Tools: Process-based Concurrency: Why Beam And Otp Keep Being Right

Tools: Process-based Concurrency: Why Beam And Otp Keep Being Right

A first-principles guide to process-based concurrency — what makes BEAM different, how OTP encodes resilience, and why everyone keeps reinventing it.

Every few months, someone in the AI or distributed systems space announces a new framework for running concurrent, stateful agents. It has isolated state. Message passing. A supervisor that restarts things when they fail. The BEAM languages communities watch, nod, and go back to work.

This keeps happening because process-based concurrency solves a genuinely hard problem, and the BEAM virtual machine has been solving it since 1986. Not as a library. Not as a pattern you adopt. As the runtime itself.

Thirty thousand people saw that and a lot of them felt it. The Python AI ecosystem is building agent frameworks that independently converge on the same architecture — isolated processes, message passing, supervision hierarchies, fault recovery. The patterns aren’t similar to OTP by coincidence. They’re similar because the problem demands this shape.
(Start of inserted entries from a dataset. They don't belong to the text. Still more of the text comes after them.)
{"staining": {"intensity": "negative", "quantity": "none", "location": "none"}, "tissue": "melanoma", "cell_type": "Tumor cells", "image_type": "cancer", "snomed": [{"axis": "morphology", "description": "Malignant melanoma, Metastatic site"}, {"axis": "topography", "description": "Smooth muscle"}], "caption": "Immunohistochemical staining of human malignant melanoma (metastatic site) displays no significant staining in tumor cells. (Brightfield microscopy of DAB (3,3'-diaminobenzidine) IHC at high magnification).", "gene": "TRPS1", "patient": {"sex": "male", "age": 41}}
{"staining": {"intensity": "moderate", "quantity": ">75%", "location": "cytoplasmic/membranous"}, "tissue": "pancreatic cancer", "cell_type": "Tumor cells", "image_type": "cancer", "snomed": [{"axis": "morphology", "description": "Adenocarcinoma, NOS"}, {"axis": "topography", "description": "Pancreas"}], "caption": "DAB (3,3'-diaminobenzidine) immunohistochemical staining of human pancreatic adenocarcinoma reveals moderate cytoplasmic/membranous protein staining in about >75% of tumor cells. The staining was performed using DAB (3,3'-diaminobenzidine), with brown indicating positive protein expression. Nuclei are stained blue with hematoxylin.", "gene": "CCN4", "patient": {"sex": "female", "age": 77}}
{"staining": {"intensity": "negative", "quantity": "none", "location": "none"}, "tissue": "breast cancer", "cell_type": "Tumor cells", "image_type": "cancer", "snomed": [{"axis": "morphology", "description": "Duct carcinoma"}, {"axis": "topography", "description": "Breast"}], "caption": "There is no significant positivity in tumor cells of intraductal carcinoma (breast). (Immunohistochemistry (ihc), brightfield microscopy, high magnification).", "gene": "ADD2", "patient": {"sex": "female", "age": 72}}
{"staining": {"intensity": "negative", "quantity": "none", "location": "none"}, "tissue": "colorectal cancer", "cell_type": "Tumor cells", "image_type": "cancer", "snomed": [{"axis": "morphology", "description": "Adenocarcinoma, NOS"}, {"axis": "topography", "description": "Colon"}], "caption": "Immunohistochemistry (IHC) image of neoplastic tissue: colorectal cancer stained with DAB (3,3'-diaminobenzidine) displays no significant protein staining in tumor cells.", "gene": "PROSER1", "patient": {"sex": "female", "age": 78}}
This post isn’t the hot take about why Erlang was right. It’s the guide underneath that take. We’ll start from first principles — what concurrency actually means, why shared state breaks everything, and how processes change the game. By the end, you’ll understand why OTP’s patterns keep getting reinvented and why the BEAM runtime makes them work in ways other platforms can’t fully replicate.

We write Elixir professionally. Our largest production system — a healthcare SaaS platform — runs on 80,000+ lines of Elixir handling real-time scheduling, AI-powered clinical documentation, and background job orchestration. This isn’t theoretical for us. But we’ll explain it like we’re explaining it to ourselves when we first encountered it.

Your program needs to do multiple things at once. Maybe it’s handling thousands of web requests simultaneously. Maybe it’s running AI agents that each maintain their own conversation state. Maybe it’s processing audio transcriptions while serving a real-time dashboard.

The hardware can do this. Modern CPUs have multiple cores. The question is how your programming model lets you use them.

Shared state with locks. Multiple threads access the same memory. You prevent corruption with mutexes, semaphores, and locks. This is what most languages do — Java, C++, Go (with goroutines, but shared memory is still the default model), Python (with the GIL making it worse), Rust (with the borrow checker making it safer).